» **文書の一部**:
このように「インターネットの表舞台では見えない“インフラ”」が止まると、表層のサービスが広範囲に影響を受けるという構図が明らかになりました。
影響を受けた日本国内サービス一覧
国内で報じられている、Cloudflare 障害(2025年11月18日発生)により影響のあった日本国内のサービス・分野を、判明している範囲で整理します(※完全な一覧ではなく、報道・ユーザー報告に基づくものです)。

» **必要な作業**:
a) 文書の一部によると、Cloudflareの障害が起きたのはいつか。
b) 文書の一部のうち、「このように「インターネットの」から「ザー報告に基づくものです)。」までをすべてそのまま書き写すこと。
この文書の一部だけを根拠にすること。

» **抜粋データ**:
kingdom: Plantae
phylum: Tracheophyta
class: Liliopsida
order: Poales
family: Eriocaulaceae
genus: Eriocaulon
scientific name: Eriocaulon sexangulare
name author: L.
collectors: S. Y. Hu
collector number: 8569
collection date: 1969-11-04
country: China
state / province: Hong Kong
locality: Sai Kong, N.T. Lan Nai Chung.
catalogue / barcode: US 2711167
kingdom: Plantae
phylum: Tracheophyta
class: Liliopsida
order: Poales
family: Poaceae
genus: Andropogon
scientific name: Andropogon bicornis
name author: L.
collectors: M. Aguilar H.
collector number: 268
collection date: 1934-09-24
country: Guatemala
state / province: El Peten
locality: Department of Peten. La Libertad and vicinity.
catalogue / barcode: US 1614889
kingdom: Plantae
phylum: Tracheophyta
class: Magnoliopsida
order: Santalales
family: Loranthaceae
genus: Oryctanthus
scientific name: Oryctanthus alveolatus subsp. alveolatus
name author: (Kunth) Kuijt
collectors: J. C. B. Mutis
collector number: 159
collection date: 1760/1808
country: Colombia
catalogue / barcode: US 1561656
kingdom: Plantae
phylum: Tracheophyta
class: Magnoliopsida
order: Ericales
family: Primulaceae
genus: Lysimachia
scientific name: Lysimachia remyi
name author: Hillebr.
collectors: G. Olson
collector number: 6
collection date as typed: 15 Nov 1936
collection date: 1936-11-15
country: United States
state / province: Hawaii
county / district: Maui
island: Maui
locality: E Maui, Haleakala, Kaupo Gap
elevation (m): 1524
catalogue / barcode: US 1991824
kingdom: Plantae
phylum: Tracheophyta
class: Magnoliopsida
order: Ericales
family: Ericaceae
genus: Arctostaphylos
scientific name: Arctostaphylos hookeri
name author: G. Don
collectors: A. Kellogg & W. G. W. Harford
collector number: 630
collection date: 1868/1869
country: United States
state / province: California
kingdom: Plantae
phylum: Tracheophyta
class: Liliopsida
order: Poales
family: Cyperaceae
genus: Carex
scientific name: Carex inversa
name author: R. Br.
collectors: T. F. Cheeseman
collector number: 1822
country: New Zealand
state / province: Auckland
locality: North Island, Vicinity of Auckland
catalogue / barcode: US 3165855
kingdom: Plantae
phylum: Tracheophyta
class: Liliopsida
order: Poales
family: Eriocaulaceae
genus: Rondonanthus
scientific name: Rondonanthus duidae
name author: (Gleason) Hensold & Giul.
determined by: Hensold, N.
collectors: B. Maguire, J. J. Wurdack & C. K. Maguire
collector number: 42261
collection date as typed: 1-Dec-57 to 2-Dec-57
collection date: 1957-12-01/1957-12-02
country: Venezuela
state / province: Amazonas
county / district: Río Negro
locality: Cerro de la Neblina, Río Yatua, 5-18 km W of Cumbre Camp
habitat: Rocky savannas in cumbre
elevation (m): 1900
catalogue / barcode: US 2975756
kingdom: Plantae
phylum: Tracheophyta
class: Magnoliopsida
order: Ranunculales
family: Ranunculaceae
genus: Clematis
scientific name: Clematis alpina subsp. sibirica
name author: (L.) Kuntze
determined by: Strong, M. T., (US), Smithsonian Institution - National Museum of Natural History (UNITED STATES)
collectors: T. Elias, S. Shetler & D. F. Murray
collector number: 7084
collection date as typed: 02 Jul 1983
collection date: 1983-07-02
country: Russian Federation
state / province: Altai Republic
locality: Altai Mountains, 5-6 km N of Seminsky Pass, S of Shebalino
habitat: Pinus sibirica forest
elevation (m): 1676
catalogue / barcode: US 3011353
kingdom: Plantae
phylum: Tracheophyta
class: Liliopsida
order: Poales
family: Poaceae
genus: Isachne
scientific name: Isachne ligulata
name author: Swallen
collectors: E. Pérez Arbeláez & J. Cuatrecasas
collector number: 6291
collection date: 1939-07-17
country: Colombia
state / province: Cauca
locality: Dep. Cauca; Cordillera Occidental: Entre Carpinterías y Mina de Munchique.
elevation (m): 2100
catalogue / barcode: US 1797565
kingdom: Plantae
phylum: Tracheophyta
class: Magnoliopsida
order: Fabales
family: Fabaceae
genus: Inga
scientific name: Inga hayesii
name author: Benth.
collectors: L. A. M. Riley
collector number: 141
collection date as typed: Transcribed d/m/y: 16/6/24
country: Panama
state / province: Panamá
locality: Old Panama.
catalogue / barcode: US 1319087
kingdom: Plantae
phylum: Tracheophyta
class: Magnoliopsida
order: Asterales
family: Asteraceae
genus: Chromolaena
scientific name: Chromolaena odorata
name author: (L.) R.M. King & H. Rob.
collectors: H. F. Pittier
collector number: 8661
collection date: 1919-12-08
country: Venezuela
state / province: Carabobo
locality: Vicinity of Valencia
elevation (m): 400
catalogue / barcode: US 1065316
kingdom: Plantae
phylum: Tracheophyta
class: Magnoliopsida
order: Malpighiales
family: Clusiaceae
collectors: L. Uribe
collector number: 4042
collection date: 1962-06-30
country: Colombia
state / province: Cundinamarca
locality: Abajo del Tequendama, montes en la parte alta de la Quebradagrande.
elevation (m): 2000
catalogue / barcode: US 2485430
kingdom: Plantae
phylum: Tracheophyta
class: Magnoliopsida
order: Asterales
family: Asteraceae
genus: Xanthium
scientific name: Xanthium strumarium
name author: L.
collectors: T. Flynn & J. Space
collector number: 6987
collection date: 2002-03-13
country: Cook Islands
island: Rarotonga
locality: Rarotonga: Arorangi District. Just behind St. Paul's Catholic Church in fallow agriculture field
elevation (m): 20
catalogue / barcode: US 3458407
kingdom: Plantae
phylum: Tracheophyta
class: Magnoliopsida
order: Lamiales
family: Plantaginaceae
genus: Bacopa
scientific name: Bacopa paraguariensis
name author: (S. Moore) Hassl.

» **作業別の出力**:
a) 2025年11月18日。

b)
このように「インターネットの表舞台では見えない“インフラ”」が止まると、表層のサービスが広範囲に影響を受けるという構図が明らかになりました。
影響を受けた日本国内サービス一覧
国内で報じられている、Cloudflare 障害(2025年11月18日発生)により影響のあった日本国内のサービス・分野を、判明している範囲で整理します(※完全な一覧ではなく、報道・ユーザー報告に基づくものです)。